Greetings! I was hoping someone could help me with a bottle I found. It's a clear, long-necked, corked-type round bottle with the following embossed in the glass:

 Happy Valley Corn Whiskey
 Guaranteed 100 Proof
 E.Gouge & Co.
 Bristol, VA-TENN.
 30oz

 I found the bottle (along with a couple more of different types) in the attic of an old kitchen. This kitchen was built (separate from the house) around 1895 near Brookneal, VA.

 All I know so far is that E. Gouge had a distillery in or near Bristol and that it was flooded out. Is this true? Can anyone tell me more about the bottle and where it came from?

 Thanks

 Tim S.
 Abingdon, MD.


----------



## TheDiggerBoy91 (Feb 11, 2005)

Looks like 1910-1915 to me. Yours is in the typical whiskey shape used from about 1890-1930.[]


----------



## BRIAN S. (Feb 11, 2005)

Hi stormcrow and welcome to the forum !
 I have seen your whiskey before....but don't have any info on them. 
 If you ever decide you might like to sell it...I might be interested !
 I am from Tennessee and collect TN. bottles. 
  Thanks , Brian


----------



## BRIAN S. (Feb 12, 2005)

Hi Rich,
 I see the info was signed " Ralph " .
 Was the info on value supplied by Ralph VanBroklin ??? 
  Brian


----------



## stormcrow (Feb 15, 2005)

Thanks all for helping me out. I'll think about selling.
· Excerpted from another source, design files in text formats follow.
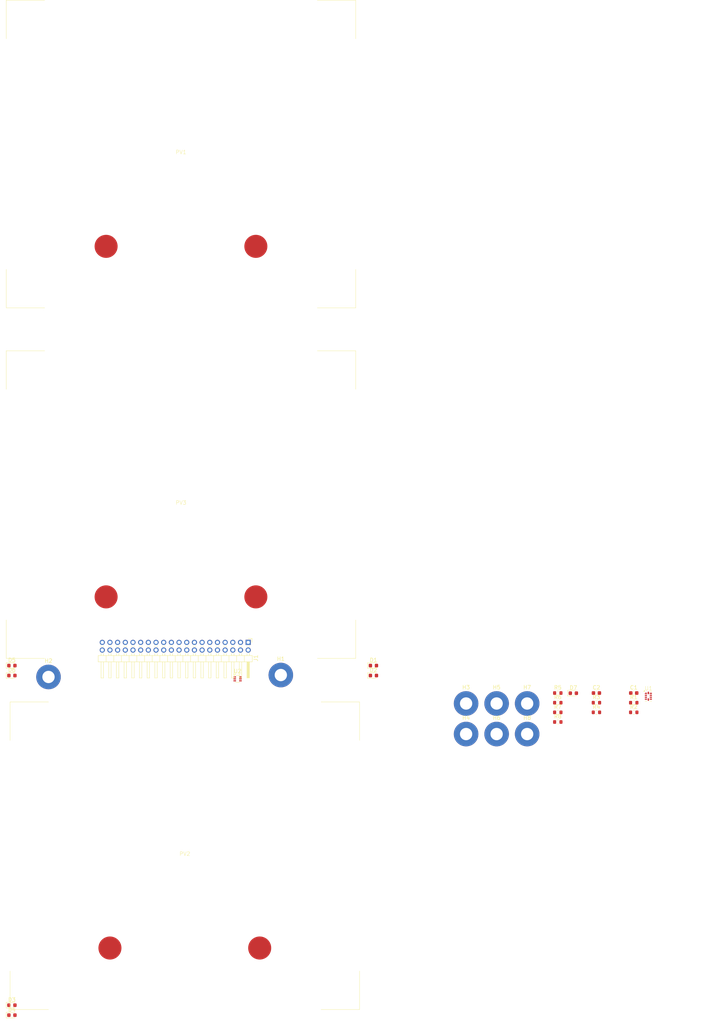
<source format=kicad_pcb>
(kicad_pcb
	(version 20240108)
	(generator "pcbnew")
	(generator_version "8.0")
	(general
		(thickness 1.6)
		(legacy_teardrops no)
	)
	(paper "A4")
	(layers
		(0 "F.Cu" signal)
		(31 "B.Cu" signal)
		(32 "B.Adhes" user "B.Adhesive")
		(33 "F.Adhes" user "F.Adhesive")
		(34 "B.Paste" user)
		(35 "F.Paste" user)
		(36 "B.SilkS" user "B.Silkscreen")
		(37 "F.SilkS" user "F.Silkscreen")
		(38 "B.Mask" user)
		(39 "F.Mask" user)
		(40 "Dwgs.User" user "User.Drawings")
		(41 "Cmts.User" user "User.Comments")
		(42 "Eco1.User" user "User.Eco1")
		(43 "Eco2.User" user "User.Eco2")
		(44 "Edge.Cuts" user)
		(45 "Margin" user)
		(46 "B.CrtYd" user "B.Courtyard")
		(47 "F.CrtYd" user "F.Courtyard")
		(48 "B.Fab" user)
		(49 "F.Fab" user)
		(50 "User.1" user)
		(51 "User.2" user)
		(52 "User.3" user)
		(53 "User.4" user)
		(54 "User.5" user)
		(55 "User.6" user)
		(56 "User.7" user)
		(57 "User.8" user)
		(58 "User.9" user)
	)
	(setup
		(pad_to_mask_clearance 0)
		(allow_soldermask_bridges_in_footprints no)
		(pcbplotparams
			(layerselection 0x00010fc_ffffffff)
			(plot_on_all_layers_selection 0x0000000_00000000)
			(disableapertmacros no)
			(usegerberextensions no)
			(usegerberattributes yes)
			(usegerberadvancedattributes yes)
			(creategerberjobfile yes)
			(dashed_line_dash_ratio 12.000000)
			(dashed_line_gap_ratio 3.000000)
			(svgprecision 4)
			(plotframeref no)
			(viasonmask no)
			(mode 1)
			(useauxorigin no)
			(hpglpennumber 1)
			(hpglpenspeed 20)
			(hpglpendiameter 15.000000)
			(pdf_front_fp_property_popups yes)
			(pdf_back_fp_property_popups yes)
			(dxfpolygonmode yes)
			(dxfimperialunits yes)
			(dxfusepcbnewfont yes)
			(psnegative no)
			(psa4output no)
			(plotreference yes)
			(plotvalue yes)
			(plotfptext yes)
			(plotinvisibletext no)
			(sketchpadsonfab no)
			(subtractmaskfromsilk no)
			(outputformat 1)
			(mirror no)
			(drillshape 1)
			(scaleselection 1)
			(outputdirectory "")
		)
	)
	(net 0 "")
	(net 1 "/V_3.3A")
	(net 2 "/V_GND")
	(net 3 "/V_SOLAR")
	(net 4 "/SUN_SENSOR/PHOTODIODE_4")
	(net 5 "/MAGNET")
	(net 6 "/I2C_A.SCL")
	(net 7 "/RESET")
	(net 8 "/I2C_B.SCL")
	(net 9 "/V_3.3B")
	(net 10 "/CAN.H")
	(net 11 "/USB.DP")
	(net 12 "/SHUTDOWN")
	(net 13 "/I2C_A.SDA")
	(net 14 "/I2C_B.SDA")
	(net 15 "/V_BAT")
	(net 16 "/CAN.L")
	(net 17 "/USB.DM")
	(net 18 "Net-(U1-ADDR)")
	(net 19 "Net-(U2-ADD0)")
	(net 20 "/ADC/AIN_1")
	(net 21 "/ADC/AIN_2")
	(net 22 "/ADC/AIN_3")
	(net 23 "/ADC/AIN_0")
	(net 24 "unconnected-(U1-NC-Pad2)")
	(footprint "MountingHole:MountingHole_3.2mm_M3_Pad_TopBottom" (layer "F.Cu") (at 120 102.5))
	(footprint "MountingHole:MountingHole_3.2mm_M3_Pad_TopBottom" (layer "F.Cu") (at 168.25 109.9))
	(footprint "Package_TO_SOT_SMD:Texas_R-PDSO-N6_DRL-6" (layer "F.Cu") (at 108.74 103.5))
	(footprint "Diode_SMD:D_0603_1608Metric" (layer "F.Cu") (at 49.97 188.37))
	(footprint "Diode_SMD:D_0603_1608Metric" (layer "F.Cu") (at 49.97 100.04))
	(footprint "MountingHole:MountingHole_3.2mm_M3_Pad_TopBottom" (layer "F.Cu") (at 168.25 117.85))
	(footprint "Resistor_SMD:R_0603_1608Metric" (layer "F.Cu") (at 192.13 112.2))
	(footprint "CUBESAT:SM811K08TF" (layer "F.Cu") (at 94 -33))
	(footprint "Resistor_SMD:R_0603_1608Metric" (layer "F.Cu") (at 192.13 109.69))
	(footprint "Diode_SMD:D_0603_1608Metric" (layer "F.Cu") (at 144.12 102.63))
	(footprint "Diode_SMD:D_0603_1608Metric" (layer "F.Cu") (at 144.12 100.04))
	(footprint "Package_DFN_QFN:Texas_R-PQFP-N10" (layer "F.Cu") (at 215.715 108.015))
	(footprint "MountingHole:MountingHole_3.2mm_M3_Pad_TopBottom" (layer "F.Cu") (at 176.2 109.9))
	(footprint "Resistor_SMD:R_0603_1608Metric" (layer "F.Cu") (at 202.19 109.69))
	(footprint "CUBESAT:SM811K08TF" (layer "F.Cu") (at 95 149.5))
	(footprint "MountingHole:MountingHole_3.2mm_M3_Pad_TopBottom" (layer "F.Cu") (at 184.15 109.9))
	(footprint "MountingHole:MountingHole_3.2mm_M3_Pad_TopBottom" (layer "F.Cu") (at 176.2 117.85))
	(footprint "MountingHole:MountingHole_3.2mm_M3_Pad_TopBottom" (layer "F.Cu") (at 59.5 103))
	(footprint "Resistor_SMD:R_0603_1608Metric" (layer "F.Cu") (at 192.13 107.18))
	(footprint "Resistor_SMD:R_0603_1608Metric" (layer "F.Cu") (at 211.91 109.69))
	(footprint "Diode_SMD:D_0603_1608Metric" (layer "F.Cu") (at 49.97 102.63))
	(footprint "MountingHole:MountingHole_3.2mm_M3_Pad_TopBottom" (layer "F.Cu") (at 184.15 117.85))
	(footprint "Capacitor_SMD:C_0603_1608Metric" (layer "F.Cu") (at 202.19 107.18))
	(footprint "CUBESAT:SM811K08TF" (layer "F.Cu") (at 94 58.17))
	(footprint "Resistor_SMD:R_0603_1608Metric" (layer "F.Cu") (at 211.91 112.2))
	(footprint "Resistor_SMD:R_0603_1608Metric" (layer "F.Cu") (at 192.13 114.71))
	(footprint "Capacitor_SMD:C_0603_1608Metric" (layer "F.Cu") (at 211.91 107.18))
	(footprint "Diode_SMD:D_0603_1608Metric" (layer "F.Cu") (at 196.18 107.22))
	(footprint "Resistor_SMD:R_0603_1608Metric" (layer "F.Cu") (at 202.19 112.2))
	(footprint "Diode_SMD:D_0603_1608Metric" (layer "F.Cu") (at 49.97 190.96))
	(footprint "Connector_PinHeader_2.00mm:PinHeader_2x20_P2.00mm_Horizontal" (layer "F.Cu") (at 111.5 94 -90))
)

</source>
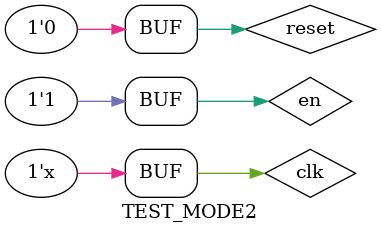
<source format=v>
`timescale 1ns / 1ps


module TEST_MODE2;

	// Inputs
	reg clk;
	reg reset;
	reg en;

	// Outputs
	wire [7:0] OUT;

	// Instantiate the Unit Under Test (UUT)
	MODE2_LEDSANGDAN_TATDAN uut (
		.clk(clk), 
		.reset(reset), 
		.en(en), 
		.OUT(OUT)
	);
	always
	begin
	#10;
	clk = ~clk;
	end
	initial begin
		// Initialize Inputs
		clk = 0;
		reset = 0;
		en = 0;
		#10;
		reset = 1;
		#10;
		reset = 0;
		en = 1;
		// Wait 100 ns for global reset to finish
		#100;
        
		// Add stimulus here

	end
      
endmodule


</source>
After all, I'm not a collector AND I'd probably end up breaking it anyway.

 Is there anyway I can get ahold of the Gouge family person and ask if he wants to buy it?

 Thanks


----------



## Anabbiec (Jan 10, 2016)

I know it's a long shot, as this post is rather old, but I'm a descendant of the family and I would love to buy this or another bottle like it. If anyone happens upon one, please send me the details. Thanks! A. Gouge


----------



## cowseatmaize (Jan 11, 2016)

Hi, keep checking ebay. I see 3 have sold in the last couple months and by 3 different sellers so they're out there.


----------



## sunrunner (Jan 11, 2016)

did you say old ? I would say ancient.


----------